Kayla is now Kayla Moore, his wife of 16 years and mother to their four children - Heather, Roy, Caleb and Micah. Ask him why he decided to marry her after surviving 39 years of bachelorhood, and he'll grin like a schoolboy and joke that she tricked him. Ask her why she fell for him, and she'll tell you what you've pretty much already gathered from all those "Ten Commandments judge" stories you've read.

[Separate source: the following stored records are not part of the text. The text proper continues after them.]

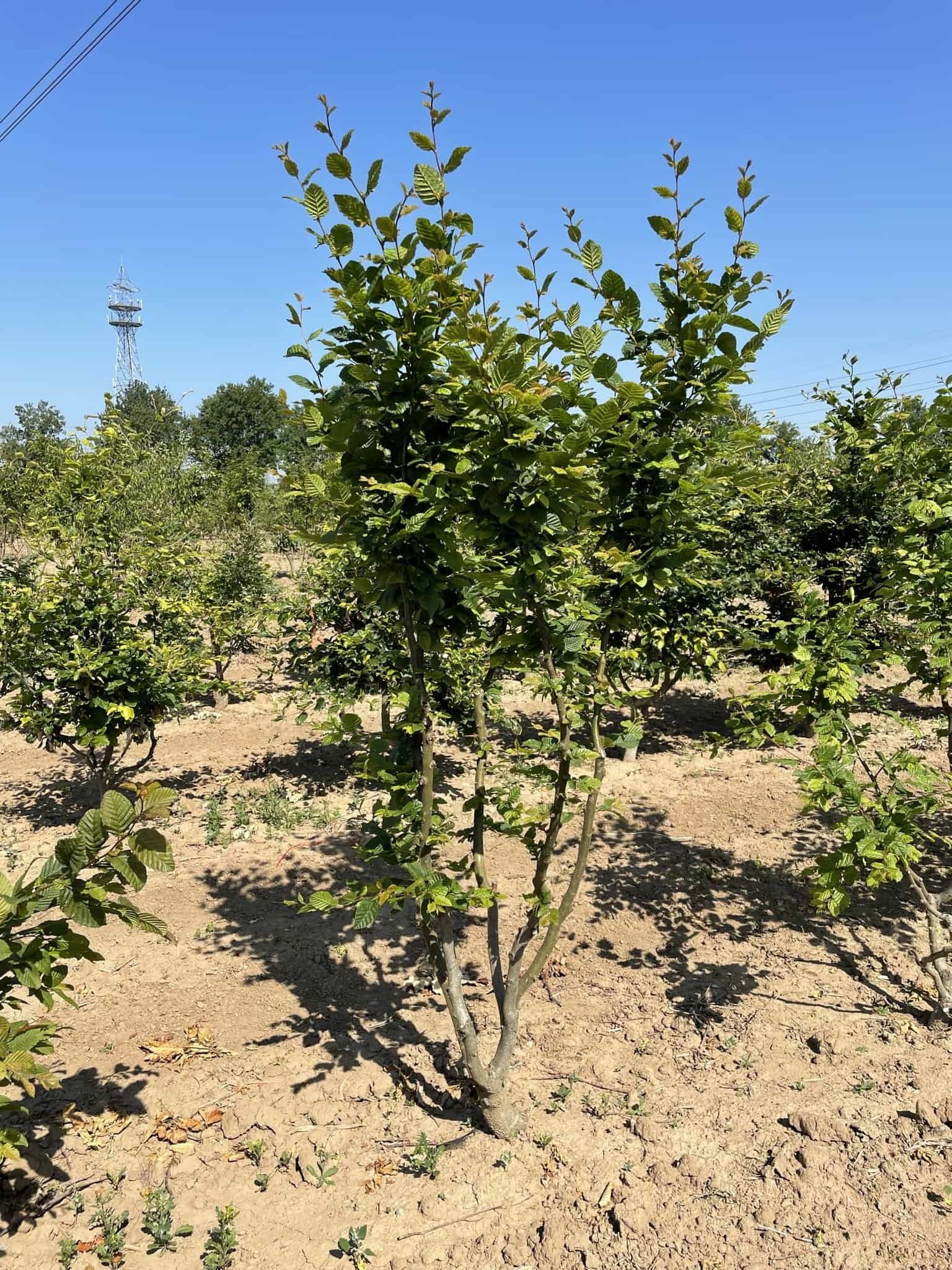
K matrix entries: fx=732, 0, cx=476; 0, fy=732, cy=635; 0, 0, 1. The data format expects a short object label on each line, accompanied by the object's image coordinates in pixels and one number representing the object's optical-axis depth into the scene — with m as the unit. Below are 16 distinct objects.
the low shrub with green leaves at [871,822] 3.52
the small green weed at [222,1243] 2.85
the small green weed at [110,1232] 2.86
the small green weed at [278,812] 7.18
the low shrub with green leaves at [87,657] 5.95
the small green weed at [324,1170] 3.25
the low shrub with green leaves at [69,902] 1.97
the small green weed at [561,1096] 3.63
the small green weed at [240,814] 7.20
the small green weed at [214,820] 6.88
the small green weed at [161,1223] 2.93
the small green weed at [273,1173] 3.23
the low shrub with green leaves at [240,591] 10.99
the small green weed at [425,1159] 3.28
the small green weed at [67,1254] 2.84
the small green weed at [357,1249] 2.87
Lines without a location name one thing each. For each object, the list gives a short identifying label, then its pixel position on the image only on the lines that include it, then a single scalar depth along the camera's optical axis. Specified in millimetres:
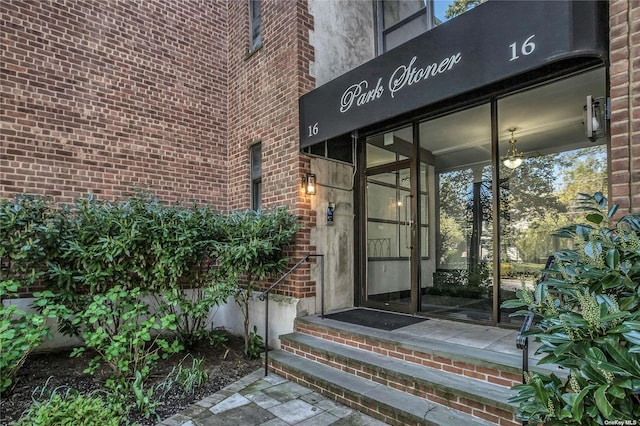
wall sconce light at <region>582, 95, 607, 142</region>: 2695
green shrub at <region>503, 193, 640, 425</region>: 1210
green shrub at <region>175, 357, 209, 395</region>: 3432
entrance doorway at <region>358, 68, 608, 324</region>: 4066
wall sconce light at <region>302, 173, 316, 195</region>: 4625
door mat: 3932
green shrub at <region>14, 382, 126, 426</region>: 2574
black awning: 2426
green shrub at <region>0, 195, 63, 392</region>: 3113
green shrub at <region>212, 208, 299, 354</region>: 4121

"He was a very godly man; I could tell that right off," Kayla says. "And that impressed me - the way he spoke, the way he carried himself, the way he worked with other people, the poetry he wrote. Of course, I wasn't interested in a relationship or anything, so I tried to avoid him.
"But he kept on coming."
"When I got it, I told everybody, `God put me here,' " he recalls. "And I went home one day and looked up on the wall and there was the Ten Commandments plaque and I said, `Well, I'll put that up [in the courtroom].' And my first thought was, `I'll get sued. And I don't want to get sued and I don't want to lose the job.'
"Then another thought occurred to me; I remember it crystal clear: `I thought you said I put you here.' I didn't hear voices, I'm not saying that, but I realized I had told everybody that God put me here, now this plaque was honoring God and I couldn't display it? I was ashamed?"
The plaque went up, of course. And Moore devoted himself to discovering the truth about this separation of church and state the ACLU was always crowing about. He dug deep into the writings of the English legal scholar Sir William Blackstone, whose commentaries inspired America's founders; spent hundreds of hours memorizing long passages of the Bible, the Constitution and scores of historical documents and diaries, chewing the earpieces of his eyeglasses to distortion while pondering the most minute detail of where and when Thomas Jefferson prayed or the care Congress took to make sure "under God" was not set off with commas when the phrase was added to the Pledge of Allegiance. He emerged convinced, and prepared to convince everybody else, that there was no law on the books, no freedom enjoyed by Americans, that had not come first from the Creator.
"These were things that had never been taught me, never been taught other lawyers," he says. "It was a different kind of education. It was inquiring, it was absorbing the truth, and I couldn't get enough."
Moore campaigned for chief justice in 2000 on the promise that he would acknowledge such truth in administering the laws of Alabama. He's done it not only by placing the Ten Commandments monument in the judicial building rotunda, where it's become a tourist attraction for visitors from as far away as Wisconsin; but also by issuing bold opinions rooted in legal, historical and biblical fact - including one earlier this year that denied a lesbian custody of her children, in which he referred to homosexuality as "a violation of the laws of nature and of nature's God."
He's not sure how it's going to go when he squares off against the ACLU again in a few months, but he has never been more certain that the cause is worth fighting - and sacrificing - for.
"I've lived over half my life, and my kids are coming up," he says. "To see the deceit and where the world is going because we've turned our back on God, I can't sit back and stand still.
"Speaking is good and it motivates people, but speaking is not going to provide the example. I'm poised to provide the example. I'm poised to give up, if I must, what God has given me.
"If they want to get the Commandments," he adds with an assured smile, "they'll have to get me first."